Starting at the line that contains "left shoulder: (203, 309)", copy every line through the end of the records below exactly as written, leaving out pictures.

Data shown below:

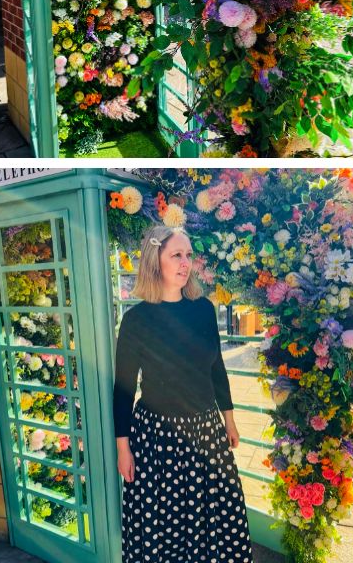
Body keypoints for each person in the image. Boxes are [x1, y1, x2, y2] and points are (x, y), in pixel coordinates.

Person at [113, 225, 254, 563]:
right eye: (176, 254)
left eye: (188, 255)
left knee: (220, 524)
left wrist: (229, 420)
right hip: (156, 441)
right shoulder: (136, 321)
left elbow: (216, 367)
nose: (185, 262)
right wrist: (123, 449)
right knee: (162, 532)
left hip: (207, 433)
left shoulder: (203, 309)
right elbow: (123, 391)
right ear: (154, 260)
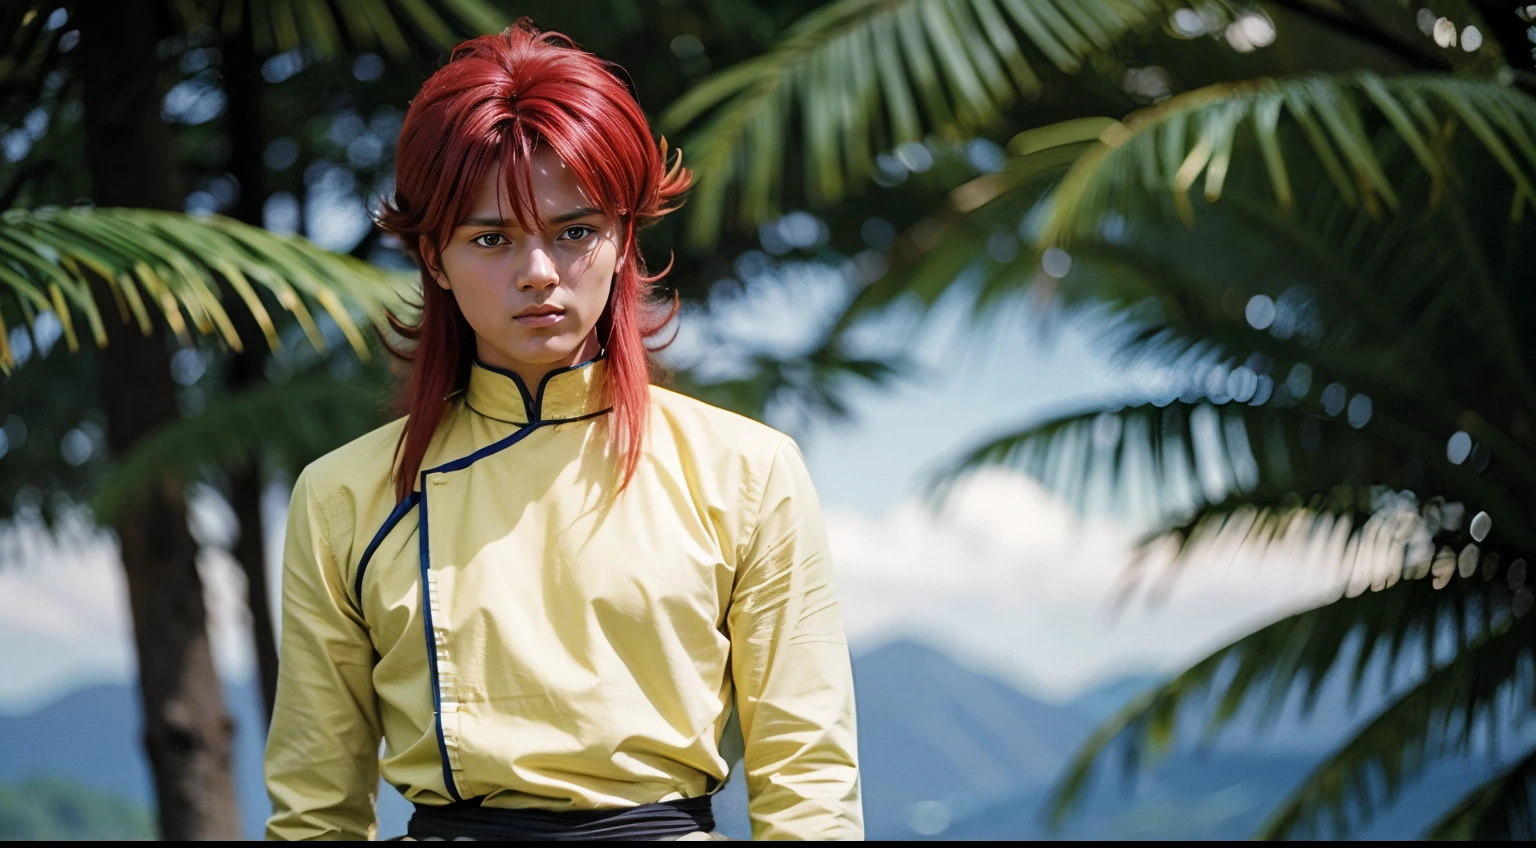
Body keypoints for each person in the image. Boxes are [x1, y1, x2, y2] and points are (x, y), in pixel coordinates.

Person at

End of Data shown.

Result of this exercise:
left shoulder: (203, 309)
right elbow: (123, 391)
right ear: (154, 260)
Body keypoints for each person in the image. Boxes are [x1, y1, x2, y2] and points are (x, y), in pixel coordinates.

Person at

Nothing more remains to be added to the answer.